Task description —
Each line of the listing that includes the string "того" needs to be located and copied.

━━━ Records for processing

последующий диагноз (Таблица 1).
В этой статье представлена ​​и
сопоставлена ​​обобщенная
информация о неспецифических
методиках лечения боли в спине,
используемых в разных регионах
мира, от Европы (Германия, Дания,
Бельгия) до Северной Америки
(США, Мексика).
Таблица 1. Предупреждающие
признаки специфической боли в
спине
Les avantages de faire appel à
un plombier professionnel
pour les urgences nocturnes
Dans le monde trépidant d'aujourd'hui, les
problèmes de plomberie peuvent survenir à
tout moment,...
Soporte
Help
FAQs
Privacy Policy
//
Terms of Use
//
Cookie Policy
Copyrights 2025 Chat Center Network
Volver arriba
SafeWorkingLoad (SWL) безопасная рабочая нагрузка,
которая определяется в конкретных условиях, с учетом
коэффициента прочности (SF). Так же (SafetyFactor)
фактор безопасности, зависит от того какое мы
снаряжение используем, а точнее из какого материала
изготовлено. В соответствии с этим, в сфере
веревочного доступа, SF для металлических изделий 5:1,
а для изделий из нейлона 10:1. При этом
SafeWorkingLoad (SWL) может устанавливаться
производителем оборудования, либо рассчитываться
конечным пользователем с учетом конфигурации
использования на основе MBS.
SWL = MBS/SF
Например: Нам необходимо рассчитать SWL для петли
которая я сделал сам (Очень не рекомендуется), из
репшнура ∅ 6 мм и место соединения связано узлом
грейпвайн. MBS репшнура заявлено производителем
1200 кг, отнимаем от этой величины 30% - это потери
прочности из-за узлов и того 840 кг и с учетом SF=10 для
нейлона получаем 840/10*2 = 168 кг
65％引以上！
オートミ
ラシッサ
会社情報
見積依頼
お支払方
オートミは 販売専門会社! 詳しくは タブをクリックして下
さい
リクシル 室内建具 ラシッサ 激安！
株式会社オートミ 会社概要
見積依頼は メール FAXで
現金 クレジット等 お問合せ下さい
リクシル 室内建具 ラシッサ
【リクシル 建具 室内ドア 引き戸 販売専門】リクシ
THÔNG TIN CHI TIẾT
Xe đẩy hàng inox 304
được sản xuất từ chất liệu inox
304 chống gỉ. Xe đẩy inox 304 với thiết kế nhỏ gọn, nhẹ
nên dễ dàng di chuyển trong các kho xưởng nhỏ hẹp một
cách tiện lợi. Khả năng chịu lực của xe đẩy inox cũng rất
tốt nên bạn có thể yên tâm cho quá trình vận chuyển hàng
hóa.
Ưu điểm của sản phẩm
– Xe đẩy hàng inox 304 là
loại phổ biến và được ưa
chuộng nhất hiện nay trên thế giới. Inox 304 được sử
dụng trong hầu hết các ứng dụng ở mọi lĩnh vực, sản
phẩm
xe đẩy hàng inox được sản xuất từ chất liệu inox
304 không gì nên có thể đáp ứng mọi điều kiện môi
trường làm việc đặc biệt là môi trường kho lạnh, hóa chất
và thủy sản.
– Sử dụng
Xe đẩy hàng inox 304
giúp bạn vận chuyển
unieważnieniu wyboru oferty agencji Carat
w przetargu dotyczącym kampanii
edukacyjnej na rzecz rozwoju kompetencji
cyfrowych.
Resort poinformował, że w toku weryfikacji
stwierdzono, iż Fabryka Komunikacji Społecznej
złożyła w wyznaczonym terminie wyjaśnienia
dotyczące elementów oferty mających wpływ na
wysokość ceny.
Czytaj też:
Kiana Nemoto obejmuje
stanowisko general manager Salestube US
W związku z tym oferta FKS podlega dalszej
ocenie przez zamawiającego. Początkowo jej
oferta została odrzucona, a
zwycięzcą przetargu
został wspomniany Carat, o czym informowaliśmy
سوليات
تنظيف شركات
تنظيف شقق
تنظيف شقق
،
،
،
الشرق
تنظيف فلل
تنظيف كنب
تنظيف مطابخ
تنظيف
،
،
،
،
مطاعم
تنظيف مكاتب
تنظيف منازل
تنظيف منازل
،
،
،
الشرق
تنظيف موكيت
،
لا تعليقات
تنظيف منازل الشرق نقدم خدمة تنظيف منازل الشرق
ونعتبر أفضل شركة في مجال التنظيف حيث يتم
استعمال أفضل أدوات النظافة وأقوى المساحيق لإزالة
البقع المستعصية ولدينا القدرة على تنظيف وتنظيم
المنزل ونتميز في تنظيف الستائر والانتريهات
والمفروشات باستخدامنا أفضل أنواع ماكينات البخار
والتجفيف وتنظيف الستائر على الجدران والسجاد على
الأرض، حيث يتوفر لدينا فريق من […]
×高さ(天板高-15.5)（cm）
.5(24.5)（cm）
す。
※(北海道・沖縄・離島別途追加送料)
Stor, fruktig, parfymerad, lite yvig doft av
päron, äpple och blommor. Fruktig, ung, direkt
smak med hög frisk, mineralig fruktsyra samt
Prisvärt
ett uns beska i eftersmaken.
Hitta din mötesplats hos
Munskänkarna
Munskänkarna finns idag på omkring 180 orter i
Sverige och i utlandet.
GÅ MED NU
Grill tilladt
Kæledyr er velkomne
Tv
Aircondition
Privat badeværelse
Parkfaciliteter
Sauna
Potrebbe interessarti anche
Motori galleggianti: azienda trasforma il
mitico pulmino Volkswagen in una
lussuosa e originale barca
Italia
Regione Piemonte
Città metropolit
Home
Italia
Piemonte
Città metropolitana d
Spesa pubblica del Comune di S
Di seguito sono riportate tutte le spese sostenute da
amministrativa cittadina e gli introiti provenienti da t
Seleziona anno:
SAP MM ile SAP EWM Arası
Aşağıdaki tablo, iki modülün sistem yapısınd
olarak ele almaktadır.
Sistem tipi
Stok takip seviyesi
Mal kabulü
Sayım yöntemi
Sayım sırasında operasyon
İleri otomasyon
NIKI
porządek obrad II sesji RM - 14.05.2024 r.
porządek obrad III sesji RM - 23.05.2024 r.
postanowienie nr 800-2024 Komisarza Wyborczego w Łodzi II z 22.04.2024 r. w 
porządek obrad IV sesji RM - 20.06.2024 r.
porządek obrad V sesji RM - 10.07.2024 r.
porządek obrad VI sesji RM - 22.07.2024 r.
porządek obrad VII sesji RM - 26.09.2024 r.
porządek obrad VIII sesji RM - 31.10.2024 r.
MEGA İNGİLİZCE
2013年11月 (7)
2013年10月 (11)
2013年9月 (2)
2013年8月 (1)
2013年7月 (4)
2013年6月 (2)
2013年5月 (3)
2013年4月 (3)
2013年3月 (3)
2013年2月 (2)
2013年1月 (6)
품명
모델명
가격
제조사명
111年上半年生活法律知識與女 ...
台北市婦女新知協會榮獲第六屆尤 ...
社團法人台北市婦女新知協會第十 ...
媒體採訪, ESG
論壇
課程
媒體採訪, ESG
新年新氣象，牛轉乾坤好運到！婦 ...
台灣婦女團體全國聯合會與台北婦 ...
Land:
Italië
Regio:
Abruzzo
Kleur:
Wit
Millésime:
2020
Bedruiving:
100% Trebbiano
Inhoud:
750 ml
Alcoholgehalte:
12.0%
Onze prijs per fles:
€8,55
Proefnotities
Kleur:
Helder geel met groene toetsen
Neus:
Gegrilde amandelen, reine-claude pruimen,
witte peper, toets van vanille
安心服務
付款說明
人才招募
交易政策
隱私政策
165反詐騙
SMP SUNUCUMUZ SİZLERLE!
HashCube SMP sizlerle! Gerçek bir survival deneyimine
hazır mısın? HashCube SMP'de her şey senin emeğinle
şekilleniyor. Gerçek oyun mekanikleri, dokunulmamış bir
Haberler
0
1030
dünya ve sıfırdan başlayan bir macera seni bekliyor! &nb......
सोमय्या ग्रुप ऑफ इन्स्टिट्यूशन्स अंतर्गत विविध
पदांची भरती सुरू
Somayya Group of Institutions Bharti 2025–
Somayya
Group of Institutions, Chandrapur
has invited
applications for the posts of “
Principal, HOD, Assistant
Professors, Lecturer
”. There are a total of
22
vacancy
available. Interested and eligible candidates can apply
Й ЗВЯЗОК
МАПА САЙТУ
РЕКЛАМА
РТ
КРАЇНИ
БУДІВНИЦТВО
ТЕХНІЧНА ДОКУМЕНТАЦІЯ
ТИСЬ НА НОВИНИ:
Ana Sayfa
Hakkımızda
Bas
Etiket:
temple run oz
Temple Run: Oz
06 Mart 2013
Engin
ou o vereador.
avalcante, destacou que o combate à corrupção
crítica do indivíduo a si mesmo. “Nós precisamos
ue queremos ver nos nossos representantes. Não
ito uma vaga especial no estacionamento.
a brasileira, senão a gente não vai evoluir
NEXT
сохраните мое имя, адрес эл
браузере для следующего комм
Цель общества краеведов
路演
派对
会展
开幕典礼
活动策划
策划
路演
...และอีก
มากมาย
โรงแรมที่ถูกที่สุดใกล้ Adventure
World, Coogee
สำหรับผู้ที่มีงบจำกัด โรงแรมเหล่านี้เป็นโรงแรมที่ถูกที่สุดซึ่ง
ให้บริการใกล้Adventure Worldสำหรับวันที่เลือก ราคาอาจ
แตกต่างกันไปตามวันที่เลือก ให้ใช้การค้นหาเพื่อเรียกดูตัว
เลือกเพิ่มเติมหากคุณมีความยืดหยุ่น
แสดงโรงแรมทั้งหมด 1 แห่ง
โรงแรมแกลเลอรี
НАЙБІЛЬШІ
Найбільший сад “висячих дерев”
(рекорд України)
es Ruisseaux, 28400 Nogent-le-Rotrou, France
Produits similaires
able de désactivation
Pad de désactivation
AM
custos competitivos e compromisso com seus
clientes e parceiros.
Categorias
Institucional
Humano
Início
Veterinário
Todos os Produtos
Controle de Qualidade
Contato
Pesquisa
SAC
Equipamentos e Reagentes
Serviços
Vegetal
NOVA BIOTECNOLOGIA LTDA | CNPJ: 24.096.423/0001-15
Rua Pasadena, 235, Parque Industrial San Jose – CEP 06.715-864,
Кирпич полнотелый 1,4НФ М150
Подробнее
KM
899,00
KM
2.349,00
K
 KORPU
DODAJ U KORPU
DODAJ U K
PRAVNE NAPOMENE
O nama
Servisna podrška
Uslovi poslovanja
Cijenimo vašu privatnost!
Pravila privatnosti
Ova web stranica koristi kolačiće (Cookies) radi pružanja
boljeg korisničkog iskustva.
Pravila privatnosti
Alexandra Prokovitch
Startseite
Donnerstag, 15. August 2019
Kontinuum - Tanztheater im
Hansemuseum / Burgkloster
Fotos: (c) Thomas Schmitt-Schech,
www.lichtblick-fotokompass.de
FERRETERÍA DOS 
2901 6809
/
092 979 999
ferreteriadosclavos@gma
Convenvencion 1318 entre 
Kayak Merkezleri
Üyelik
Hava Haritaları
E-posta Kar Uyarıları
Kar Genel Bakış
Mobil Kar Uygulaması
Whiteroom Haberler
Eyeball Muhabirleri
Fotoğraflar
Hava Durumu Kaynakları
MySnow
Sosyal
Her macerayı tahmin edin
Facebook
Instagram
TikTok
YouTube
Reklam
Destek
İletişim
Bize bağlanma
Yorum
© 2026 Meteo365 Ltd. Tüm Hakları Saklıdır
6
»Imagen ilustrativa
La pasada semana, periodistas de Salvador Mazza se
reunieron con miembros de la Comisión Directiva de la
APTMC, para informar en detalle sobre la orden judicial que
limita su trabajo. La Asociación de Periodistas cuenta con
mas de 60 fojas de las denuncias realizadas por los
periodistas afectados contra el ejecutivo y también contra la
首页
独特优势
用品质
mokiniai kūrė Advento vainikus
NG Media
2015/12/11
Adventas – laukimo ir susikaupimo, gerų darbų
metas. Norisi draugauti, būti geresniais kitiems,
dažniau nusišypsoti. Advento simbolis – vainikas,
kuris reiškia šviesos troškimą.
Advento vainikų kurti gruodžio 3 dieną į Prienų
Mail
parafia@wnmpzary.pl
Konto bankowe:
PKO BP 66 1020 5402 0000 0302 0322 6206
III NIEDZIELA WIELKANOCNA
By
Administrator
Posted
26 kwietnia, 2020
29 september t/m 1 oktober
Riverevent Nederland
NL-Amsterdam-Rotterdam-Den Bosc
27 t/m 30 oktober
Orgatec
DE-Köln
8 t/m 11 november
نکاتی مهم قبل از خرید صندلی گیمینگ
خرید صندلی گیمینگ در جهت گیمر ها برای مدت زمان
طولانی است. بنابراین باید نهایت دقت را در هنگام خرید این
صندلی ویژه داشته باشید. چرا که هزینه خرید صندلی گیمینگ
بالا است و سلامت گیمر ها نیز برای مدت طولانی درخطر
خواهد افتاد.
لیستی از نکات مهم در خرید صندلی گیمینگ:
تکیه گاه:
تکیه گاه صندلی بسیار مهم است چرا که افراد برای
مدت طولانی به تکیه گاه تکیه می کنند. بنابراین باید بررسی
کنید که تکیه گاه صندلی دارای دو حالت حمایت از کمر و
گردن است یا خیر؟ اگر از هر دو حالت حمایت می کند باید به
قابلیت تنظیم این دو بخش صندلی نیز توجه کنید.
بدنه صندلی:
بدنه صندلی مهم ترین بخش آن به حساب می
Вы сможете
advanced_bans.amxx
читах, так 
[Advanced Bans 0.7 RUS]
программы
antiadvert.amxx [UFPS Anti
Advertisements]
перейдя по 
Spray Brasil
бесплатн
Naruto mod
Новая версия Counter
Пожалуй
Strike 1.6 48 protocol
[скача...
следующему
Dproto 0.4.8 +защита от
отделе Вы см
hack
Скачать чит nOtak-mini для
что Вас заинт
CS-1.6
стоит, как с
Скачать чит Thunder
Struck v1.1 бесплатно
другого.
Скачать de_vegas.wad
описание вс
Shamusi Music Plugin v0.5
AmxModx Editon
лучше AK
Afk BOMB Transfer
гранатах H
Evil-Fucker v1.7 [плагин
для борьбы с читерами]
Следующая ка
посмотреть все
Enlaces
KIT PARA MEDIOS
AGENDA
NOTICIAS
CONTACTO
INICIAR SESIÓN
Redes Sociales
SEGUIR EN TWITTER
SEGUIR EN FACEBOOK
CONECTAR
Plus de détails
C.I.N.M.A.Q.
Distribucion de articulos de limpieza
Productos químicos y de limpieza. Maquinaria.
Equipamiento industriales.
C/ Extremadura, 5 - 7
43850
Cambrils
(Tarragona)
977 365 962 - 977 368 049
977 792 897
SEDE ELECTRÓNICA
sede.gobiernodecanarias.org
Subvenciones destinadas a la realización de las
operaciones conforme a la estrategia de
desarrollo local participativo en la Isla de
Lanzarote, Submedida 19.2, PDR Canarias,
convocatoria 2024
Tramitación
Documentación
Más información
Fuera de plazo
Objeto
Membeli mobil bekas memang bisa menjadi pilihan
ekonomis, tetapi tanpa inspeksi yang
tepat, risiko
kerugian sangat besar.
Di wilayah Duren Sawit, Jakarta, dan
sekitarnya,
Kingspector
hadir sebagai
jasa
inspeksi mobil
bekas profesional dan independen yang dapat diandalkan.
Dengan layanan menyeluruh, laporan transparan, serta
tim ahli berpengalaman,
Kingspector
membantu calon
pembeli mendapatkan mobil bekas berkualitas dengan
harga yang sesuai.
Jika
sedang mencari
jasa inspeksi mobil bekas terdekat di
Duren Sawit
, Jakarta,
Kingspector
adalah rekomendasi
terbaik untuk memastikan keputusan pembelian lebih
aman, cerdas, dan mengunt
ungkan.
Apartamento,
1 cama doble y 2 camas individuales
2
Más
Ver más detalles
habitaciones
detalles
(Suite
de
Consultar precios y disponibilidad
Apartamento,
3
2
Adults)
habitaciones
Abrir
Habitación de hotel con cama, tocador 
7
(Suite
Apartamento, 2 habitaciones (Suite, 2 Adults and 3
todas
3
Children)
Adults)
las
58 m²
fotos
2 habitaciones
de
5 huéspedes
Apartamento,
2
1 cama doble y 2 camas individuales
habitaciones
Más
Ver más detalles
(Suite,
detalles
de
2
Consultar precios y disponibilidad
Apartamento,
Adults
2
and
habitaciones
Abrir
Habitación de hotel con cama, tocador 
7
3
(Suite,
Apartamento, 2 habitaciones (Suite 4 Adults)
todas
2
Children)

━━━━━━

Result —
фактор безопасности, зависит от того какое мы
прочности из-за узлов и того 840 кг и с учетом SF=10 для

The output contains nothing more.